In summary, we found that boys with burn injury have similar relative body composition as burn-injured men at discharge and exercise training increases both lean and fat mass in both. We also found that, at discharge, boys experience a greater reduction in strength and cardiorespiratory fitness, with exercise training improving strength to a similar degree in boys and men and aerobic exercise capacity to a greater degree in men. Further studies should determine whether understanding these differential responses can be exploited to improve the rehabilitative process, particularly with regard to tailoring exercise regimens to children and adults with burn injury.

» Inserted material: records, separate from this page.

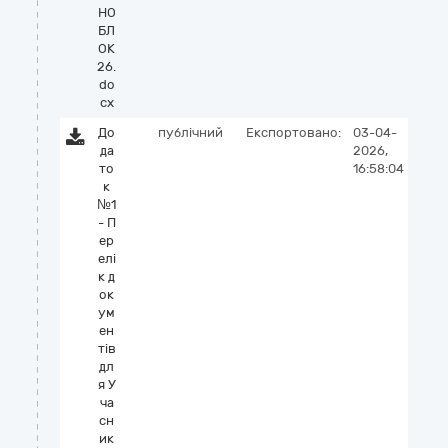
НО
БЛ
ОК
26.
do
cx
До
публічний
Експортовано:
03-04-
да
2026,
то
16:58:04
к
№1
- П
ер
елі
к д
ок
ум
ен
тів
дл
я У
ча
сн
ик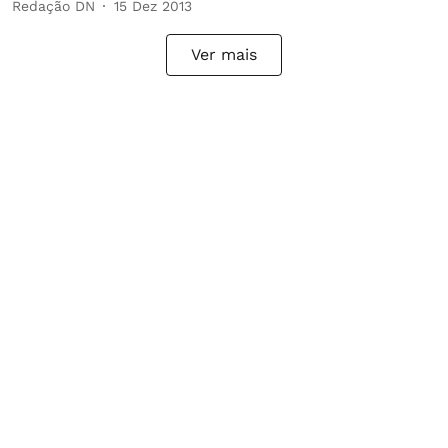
Redação DN
15 Dez 2013
Ver mais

Funding This work was supported by grants from the National Institutes of Health (P50GM060338, R01GM056687, R01HD049471, and 3R01HD049471-12S1); the National Institute for Disabilities, Independent Living and Rehabilitation Research (90DP00430100); and Shriners Hospitals for Children (84080 and 84090).

ACKNOWLEDGEMENTS

We would like to extend our sincere gratitude to the patients and their families who prolong their stay at our hospital to participate in rehabilitative exercise programs. We thank the skilled staff of the Wellness Center at Shriners Hospitals for Children®—Galveston for overseeing all patient testing and the clinical research staff at Shriners Hospitals for Children®—Galveston for supporting patient recruitment and scheduling. Lastly, we thank Dr. Kasie Cole for editorial assistance.Conflict of interest statement. The authors have no competing interests to report. The results of the present study do not constitute endorsement by ACSM. The results of the study are presented clearly, honestly, and without fabrication, falsification, or inappropriate data manipulation.